The distribution of predictions is also printed to check for model bias — in earlier attempts, the model predicted overwhelmingly one class, which signaled imbalance or a feature mismatch.

predictions <- predict(model, as.matrix(dtm_test))

# Show how many of each label were predicted
table(predictions)
## predictions
##  ham spam 
##  198    2
# Confusion Matrix
confusion <- confusionMatrix(predictions, as.factor(labels_test))
confusion
## Confusion Matrix and Statistics
## 
##           Reference
## Prediction ham spam
##       ham   99   99
##       spam   1    1
##                                           
##                Accuracy : 0.5             
##                  95% CI : (0.4287, 0.5713)
##     No Information Rate : 0.5             
##     P-Value [Acc > NIR] : 0.5282          
##                                           
##                   Kappa : 0               
##                                           
##  Mcnemar's Test P-Value : <2e-16          
##                                           
##             Sensitivity : 0.990           
##             Specificity : 0.010           
##          Pos Pred Value : 0.500           
##          Neg Pred Value : 0.500           
##              Prevalence : 0.500           
##          Detection Rate : 0.495           
##    Detection Prevalence : 0.990           
##       Balanced Accuracy : 0.500           
##                                           
##        'Positive' Class : ham             
## 

Results and Reflections

The confusion matrix and class-based metrics (precision, recall, F1) show that the model achieved approximately 50% accuracy on the test set. While this isn’t high, it is a substantial improvement over our first attempt.

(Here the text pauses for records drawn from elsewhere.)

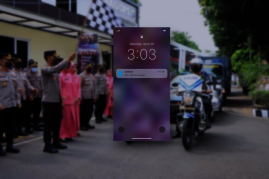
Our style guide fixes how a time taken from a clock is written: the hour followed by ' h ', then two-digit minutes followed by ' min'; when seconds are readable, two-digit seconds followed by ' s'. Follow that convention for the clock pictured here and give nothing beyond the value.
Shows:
3 h 03 min
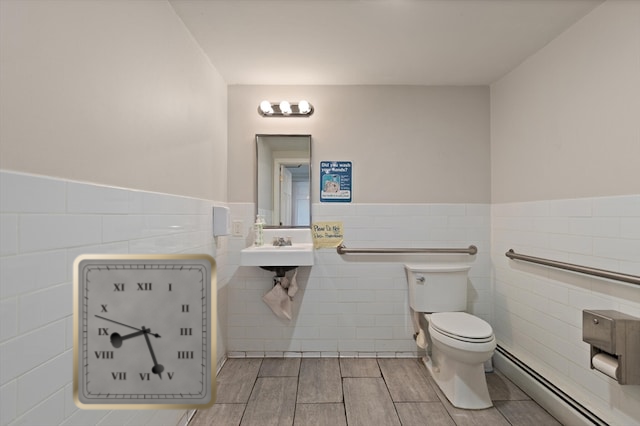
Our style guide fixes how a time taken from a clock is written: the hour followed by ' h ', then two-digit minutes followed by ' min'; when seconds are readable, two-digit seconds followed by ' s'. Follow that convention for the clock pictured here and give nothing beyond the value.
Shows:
8 h 26 min 48 s
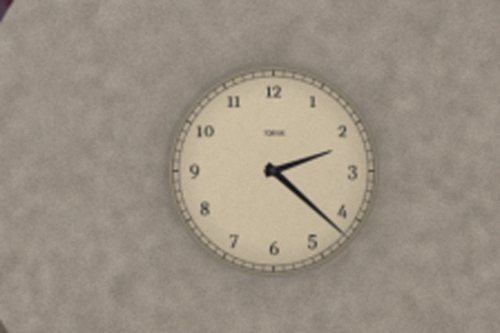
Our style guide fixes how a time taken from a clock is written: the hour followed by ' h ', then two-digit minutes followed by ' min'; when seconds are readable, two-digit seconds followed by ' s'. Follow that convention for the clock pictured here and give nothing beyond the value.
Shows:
2 h 22 min
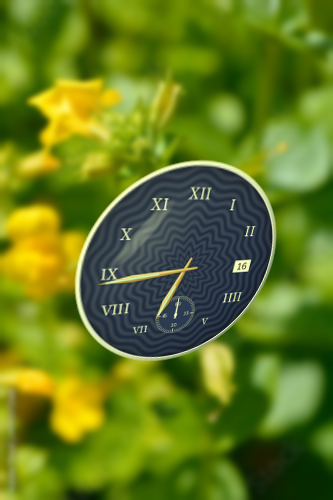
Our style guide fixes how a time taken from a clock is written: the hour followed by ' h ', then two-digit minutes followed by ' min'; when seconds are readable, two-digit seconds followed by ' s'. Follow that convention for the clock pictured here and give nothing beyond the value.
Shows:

In our initial model (not shown here), we used the full unbalanced dataset and found the classifier predicted almost every email as spam — resulting in only 16% accuracy. That failure highlighted the importance of balancing class distributions and ensuring proper feature alignment.

By undersampling ham to match spam and reprocessing the data, we corrected those issues and produced a functioning pipeline. The results show the model can now identify both classes, even if it’s far from perfect.

# Display Accuracy, Precision, Recall
confusion$byClass
##          Sensitivity          Specificity       Pos Pred Value 
##            0.9900000            0.0100000            0.5000000 
##       Neg Pred Value            Precision               Recall 
##            0.5000000            0.5000000            0.9900000 
##                   F1           Prevalence       Detection Rate 
##            0.6644295            0.5000000            0.4950000 
## Detection Prevalence    Balanced Accuracy 
##            0.9900000            0.5000000

Conclusion

This project was not about creating a world-class spam filter. It was about implementing a working classification pipeline: loading real-world data, preparing it for machine learning, training a model, and evaluating results. We also learned how model performance can be shaped by data imbalance and preprocessing decisions — an important takeaway for future text analysis projects.